DOCUMENT:

□ □ □ □ □ □ □

2001 Lincoln LS 4-door (337)

Ok folks, it’s time to buy American. This week’s version of Americana is from Ford that is as American as apple pie and Mount Rushmore. I wonder if the Brit’s see it quite that way since Ford now owns Jaguar on which the Lincoln LS shares its platform. In any case it was truly a pleasure to drive this car to the beautiful state of Oregon.

It was a great jaunt in part because of the nice ride we got from this out of character Lincoln. For sure it is a departure from what Lincoln typically puts on the road.

The LS is stylish and a great size for my taste. It’s still a 4-door and carries 4 people comfortably. Five people would be a stretch. We only had 4 people (two guys and two gals) but with too much luggage for a month, that week. Is it just me, or do all women pack for every possible contingency. Guys pack light and probable regret not having more. And you’d think if men were from Mars they’d pack better. The trunk was jammed but we really had way too much stuff.

□ □ □ □ □ □ □

STORED DATA:
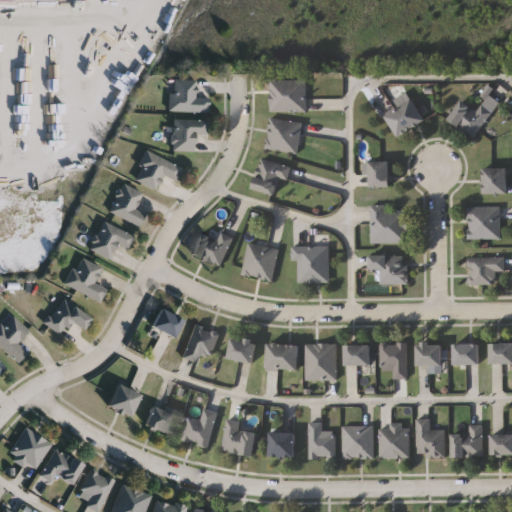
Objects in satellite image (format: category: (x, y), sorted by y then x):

□ □ □ □ □ □ □

AIM OF THE TASK:
Answer these questions from the Lincoln LS review:
(a) Which company owns Jaguar?
(b) To which state was the car driven?
(c) How many people made the trip?
The lines have no connection to the Lincoln LS review.

THE OUTPUT:
(a) Ford
(b) Oregon
(c) Four: two guys and two gals